— PAGE EXCERPT —
▶
Dear Roe,
I have a friend who makes gay jokes all the time. He used to do it with the whole group but then one of the other guys said it was gross. So now he just does it when it’s me and him. At first, I laughed everything off because that’s what everyone was doing. It was kind of gross-out humour with the guys. But now it’s just me when he says things and it’s almost kind of like dirty talk now.
I think I’m bisexual and I don’t want anyone knowing this yet. Maybe I’m overreacting but I feel like he can sense it in me and that’s why he still does it with me and not the others. One of the last times he did it, I got a physical reaction to what he was saying and had to go to the toilet. I’ve told him to stop but he doesn’t take me seriously. I don’t know how to get him to stop without seeming strange about it. Lately I just feel guilty about the whole thing.
This is a really important time for you as you explore your sexuality, and no matter what your orientation, it’s important to be surrounded by people who make you feel supported, accepted and celebrated – and right now, this so-called “friend” is not one of those people.
◀
— WORK TO DO —
• 1. In the advice letter, reproduce the part that opens with the words containing "I think I’m" and closes with "of those people.", substituting "uneasy" for "guilty".
• 2. According to the advice letter, why does the friend no longer make the jokes in front of the whole group?
• 3. List every feeling that the advice letter says the people around the writer should give them.

— SUPPLIED DATA —
▶
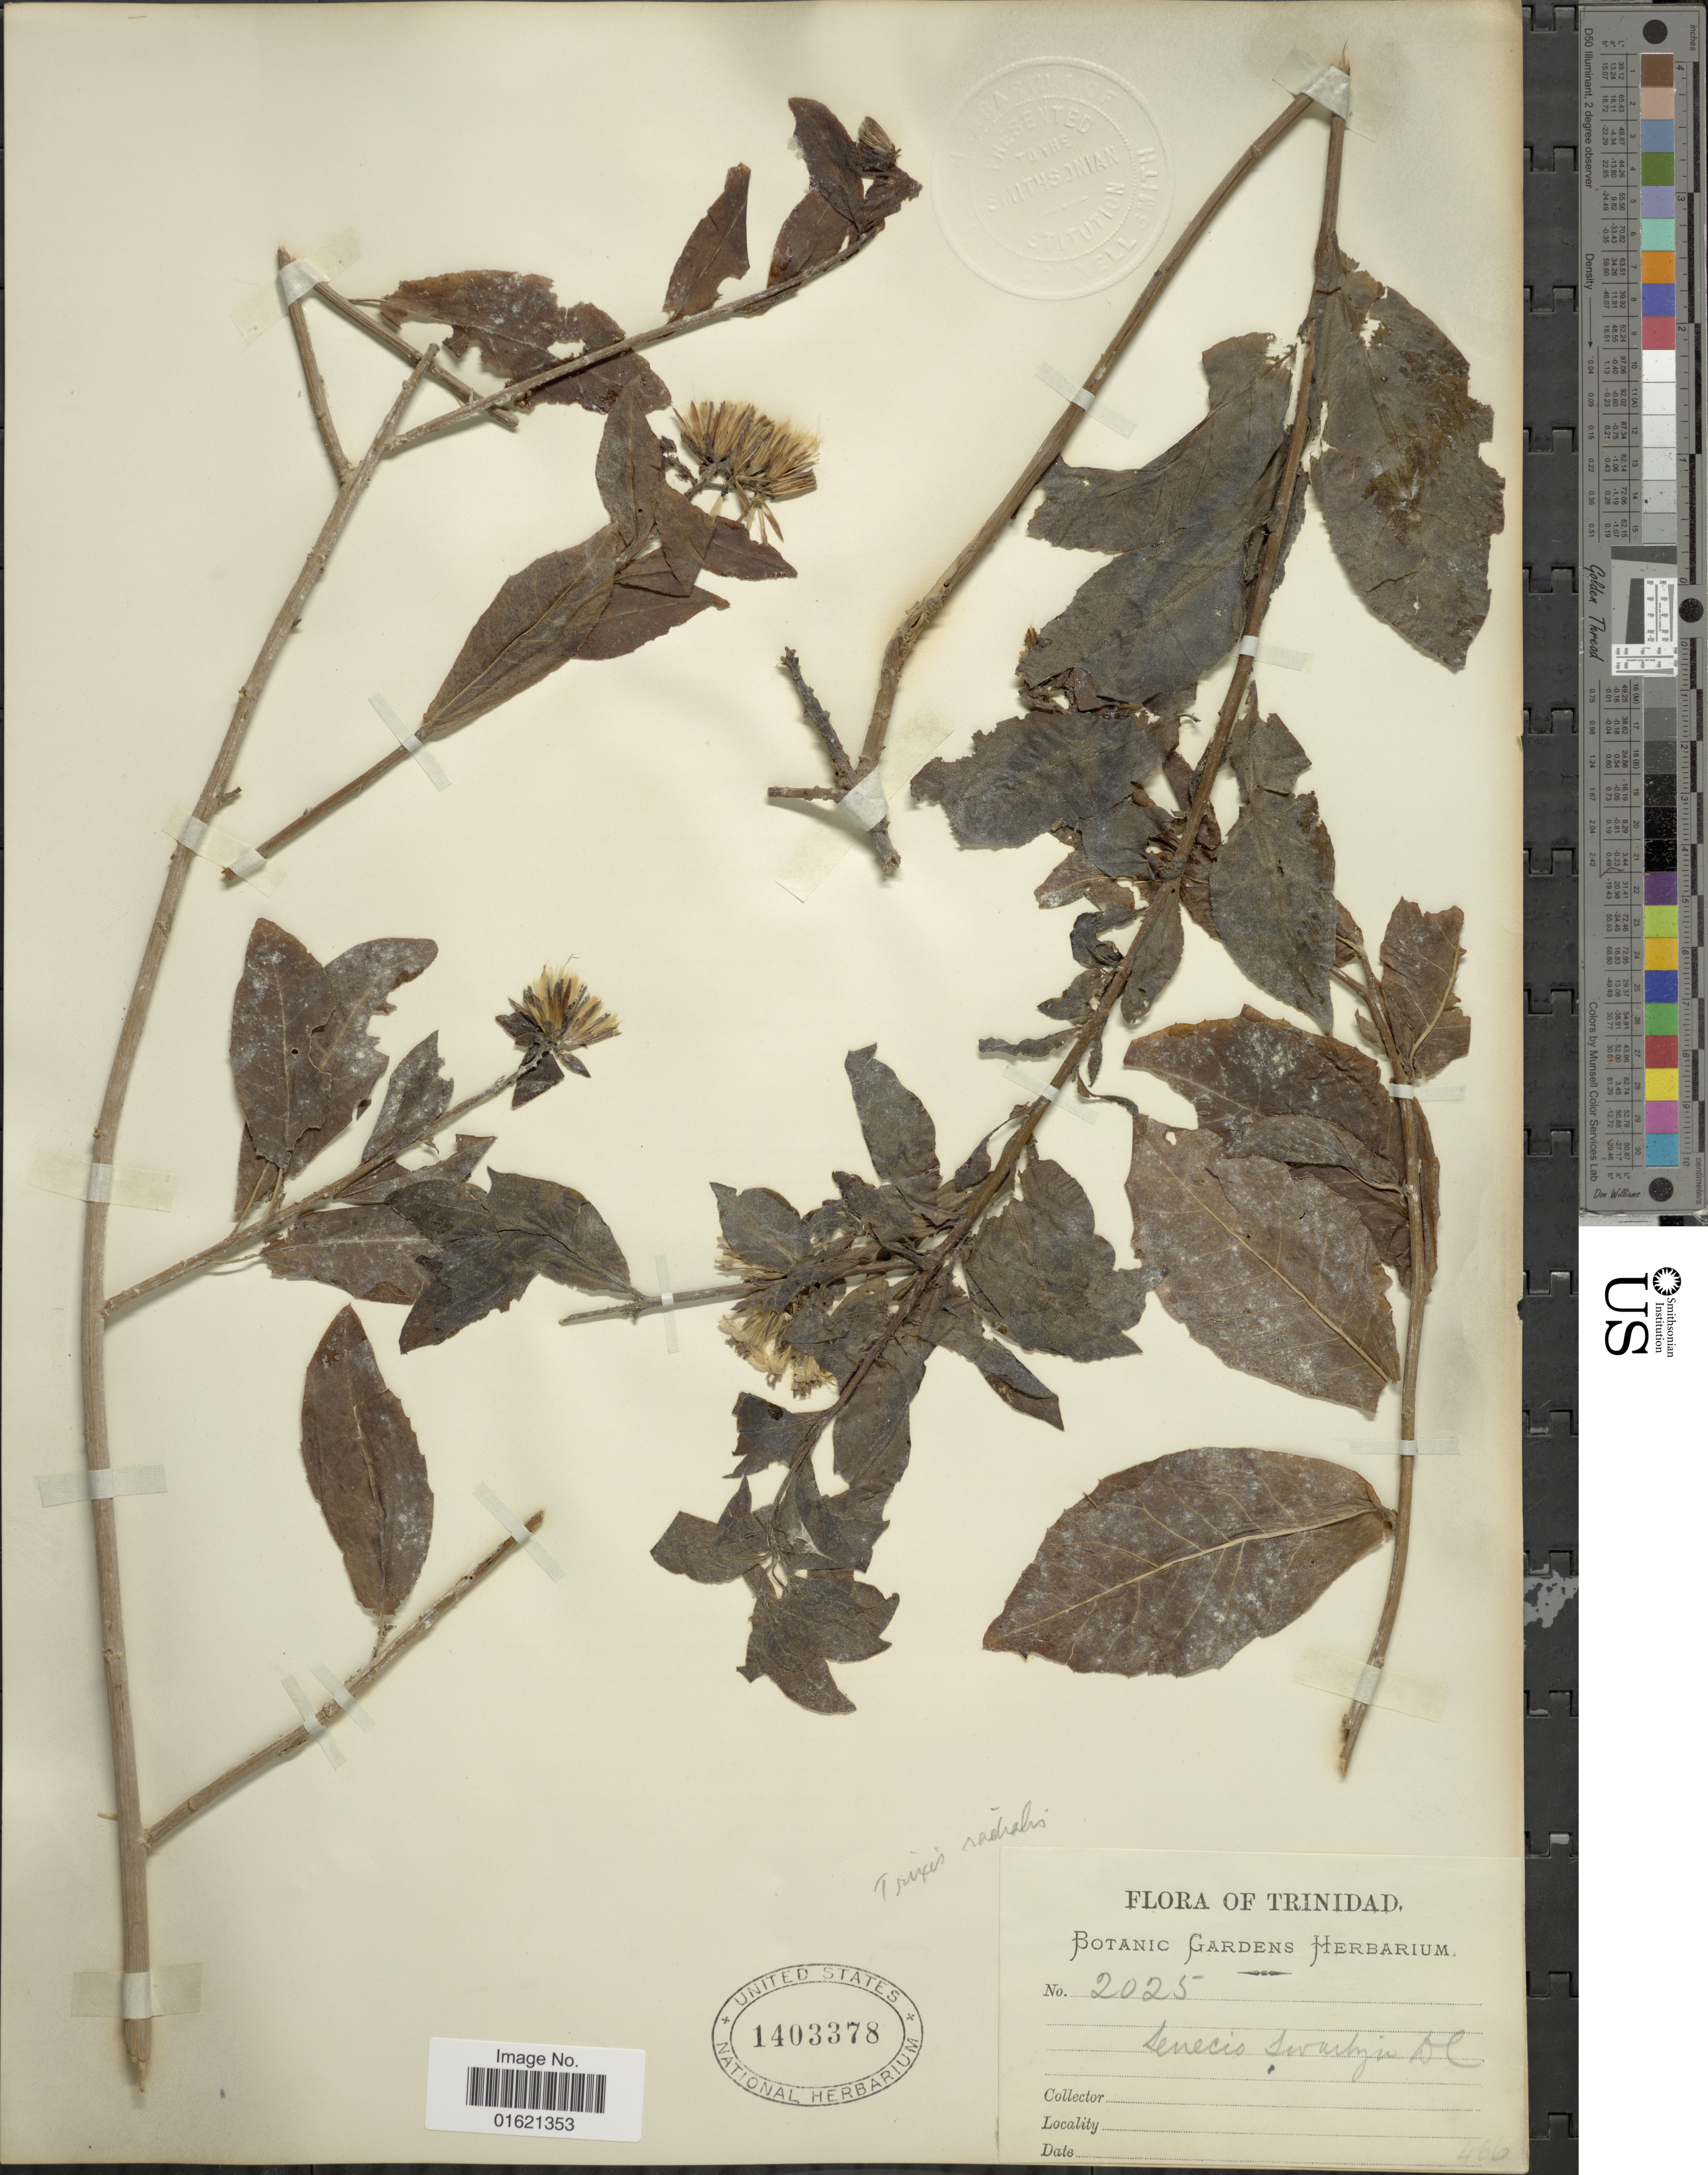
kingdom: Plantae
◀
— ANSWER SET —
• 1.
I think I’m bisexual and I don’t want anyone knowing this yet. Maybe I’m overreacting but I feel like he can sense it in me and that’s why he still does it with me and not the others. One of the last times he did it, I got a physical reaction to what he was saying and had to go to the toilet. I’ve told him to stop but he doesn’t take me seriously. I don’t know how to get him to stop without seeming strange about it. Lately I just feel uneasy about the whole thing.
This is a really important time for you as you explore your sexuality, and no matter what your orientation, it’s important to be surrounded by people who make you feel supported, accepted and celebrated – and right now, this so-called “friend” is not one of those people.

• 2. One of the other guys said it was gross.

• 3. Supported, accepted, celebrated